LO Ha, de l’Association cantonaise de divertissement pour l’âge d’or
Samedi dernier, je me suis promené au Quartier Chinois avec mes grands-parents, c’est-à-dire les parents à ma mère. Ça fait plus d’une vingtaine d’années qu’ils se sont installés à Montréal, et le Quartier Chinois est pour eux l’endroit où ils retournent et peuvent évoluer dans leur langue, le Cantonais. Pourtant l’un des deux dialectes les plus parlés par les chinois ayant immigré outre-mer avant l’ouverture de la Chine continentale, le Cantonais n’est cependant parlé que par 80 millions des 1,4 milliards de Chinois. Mais au Quartier Chinois de Montréal, comme c’est le cas de plusieurs quartiers chinois à travers le monde, le Cantonais est encore une langue dominante dans la plupart des commerces.
Avec eux, nous avons fait le tour des pharmacies (occidentale, cette semaine), épiceries et cafés, en s’arrêtant au milieu par un lieu tout à fait invisible de la rue, l’Association cantonaise de divertissement pour l’âge d’or. L’Association se trouve située sur De La Gauchetière, à quelques numéros à l’Est de St-Urbain, au sous-sol d’un édifice à l’entrée mal éclairée.
Comme son nom l’indique, l’Association est un club de l’âge d’or. La porte de vitre y menant, avec les heures d’ouverture de l’endroit, dessus accrochées, aurait pu être celle d’un restaurant ou d’un vieux commerce de brocante, mais au bas des escaliers se cache un surprenant temple chinois.
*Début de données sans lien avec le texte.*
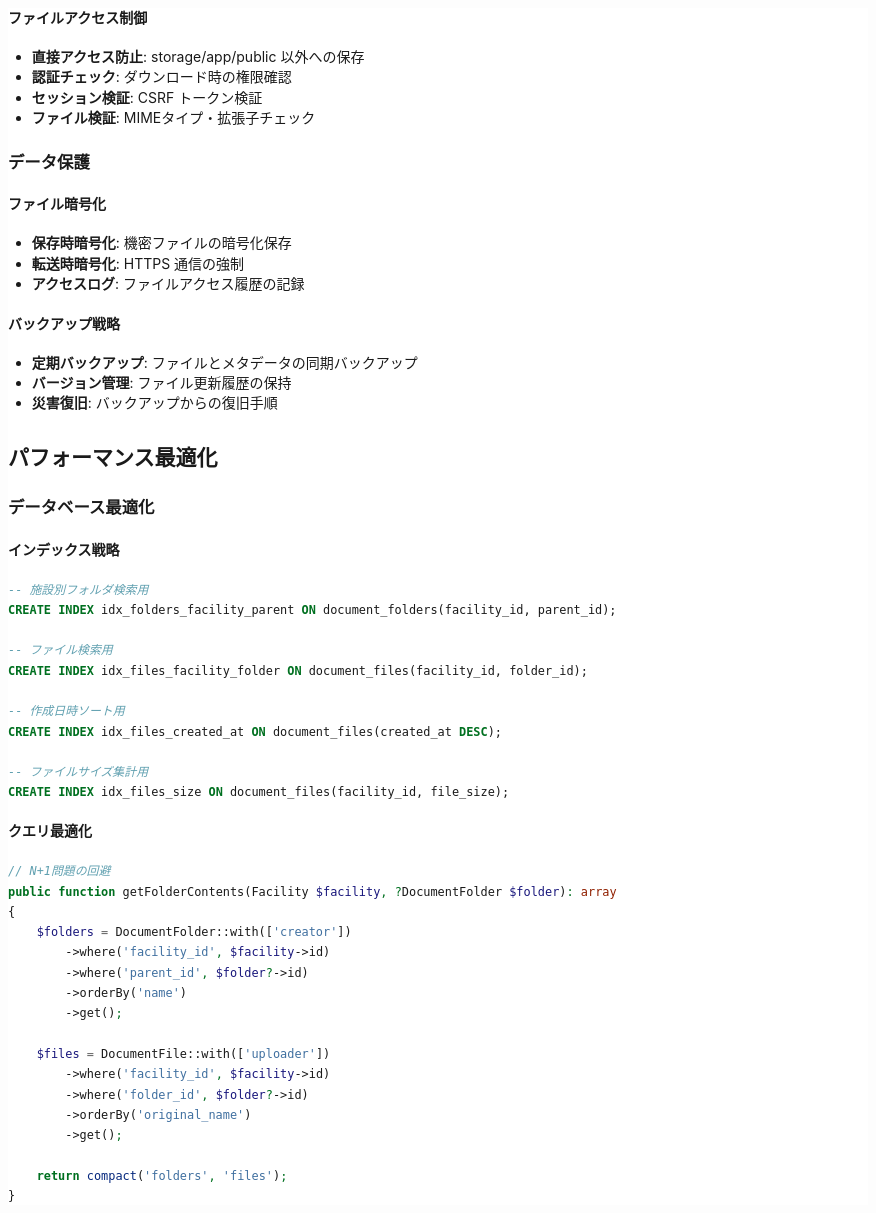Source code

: #### ファイルアクセス制御
- **直接アクセス防止**: storage/app/public 以外への保存
- **認証チェック**: ダウンロード時の権限確認
- **セッション検証**: CSRF トークン検証
- **ファイル検証**: MIMEタイプ・拡張子チェック

### データ保護

#### ファイル暗号化
- **保存時暗号化**: 機密ファイルの暗号化保存
- **転送時暗号化**: HTTPS 通信の強制
- **アクセスログ**: ファイルアクセス履歴の記録

#### バックアップ戦略
- **定期バックアップ**: ファイルとメタデータの同期バックアップ
- **バージョン管理**: ファイル更新履歴の保持
- **災害復旧**: バックアップからの復旧手順

## パフォーマンス最適化

### データベース最適化

#### インデックス戦略
```sql
-- 施設別フォルダ検索用
CREATE INDEX idx_folders_facility_parent ON document_folders(facility_id, parent_id);

-- ファイル検索用
CREATE INDEX idx_files_facility_folder ON document_files(facility_id, folder_id);

-- 作成日時ソート用
CREATE INDEX idx_files_created_at ON document_files(created_at DESC);

-- ファイルサイズ集計用
CREATE INDEX idx_files_size ON document_files(facility_id, file_size);
```

#### クエリ最適化
```php
// N+1問題の回避
public function getFolderContents(Facility $facility, ?DocumentFolder $folder): array
{
    $folders = DocumentFolder::with(['creator'])
        ->where('facility_id', $facility->id)
        ->where('parent_id', $folder?->id)
        ->orderBy('name')
        ->get();

    $files = DocumentFile::with(['uploader'])
        ->where('facility_id', $facility->id)
        ->where('folder_id', $folder?->id)
        ->orderBy('original_name')
        ->get();

    return compact('folders', 'files');
}
```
Mon grand-père me dit au passage que les touristes en visite au Quartier Chinois s’arrêtent régulièrement à l’Association, qui ressemble plus à un temple qu’à un club social.
« Ça fait depuis 1980 que je suis au Canada », me raconte Lo Ha, l’homme d’une soixante-dizaine qui semble être le gérant de l’endroit, après quoi il échange avec mes grand-parents et autres gens présents cet après-midi. On va d’un cantonais brisé (le mien) à un français tout autant brisé (plutôt le sien) tout au long de notre conversation.
L’accent de M. Lo, en chinois, aux tons nasillards m’avait d’abord porté à croire qu’il était un Chinois ethnique du Vietnam. Il était en fait originaire du Laos, pays sans littoral de l’Asie du Sud-Est. En 1980, cinq ans après avoir vécu dans un camp de réfugiés en Thaïlande, il immigra à Montréal avec ses 11 enfants et au total 32 membres de sa famille. Il m’a ensuite écrit le nom de leur ville d’origine au Laos, 他曲 (Ta Qu en Hanyu Pinyin, Thakhek en Laotien) dans la province du 甘蒙 (Khammuan). Une recherche sur Google est de mise.
Les ancêtres de M. Lo viennent de 三水 (San Shui) dans le Guangdong qui fait maintenant partie de la super-agglomération de 佛山 (Foshan, ou Futsan en cantonais), dans les environs de la capitale provinciale de 廣州 Guangzhou (Canton), et là d’où viennent également mes grand-parents.
Une statue en marbre blanc de Guan Yu (關羽)
Trois statues en marbre blanc, représentant Guan Yu (le héros des Trois Royaumes), Tian Hou (aussi appelée Tin Hau, que je connais à cause de la station de métro et du lieu de culte duquel elle a été baptisée, à Hong Kong), et une déité que je ne connaissais pas, prennent place sur une table où se bousculent plantes vertes, jarres d’encens et collations chinoises en offrande. Dans une salle à l’arrière du local, immanquablement, des hommes âgés passent le temps autour d’un jeu de dames chinoises.
110B Rue de la Gauchetière O. 514-878-1551
Bravo! Une belle histoire, et nous aide à comprendre les origines complexes des communautés chinoises et sino-sud-asiatiques de Montréal.
Les commerçants de la rue St-Denis près de Jean-Talon sont de quelle origine? Sino-vietnamienne? Sino-laotienne?
En tout cas les aînés ont un beau club et votre grand-père est un très beau monsieur.
Merci! Je connaissais des Chinois de Hong Kong, et d’autres du Cambodge qui possédaient ou possèdent encore des épiceries non loin de ce coin de rue. Ma tante, Chinoise du Vietnam, possédait autrefois un commerce de fast-food (américain) dans les environs.
(Peut-être que c’était pas évident, mais le monsieur sur la photo n’est pas mon grand-père!)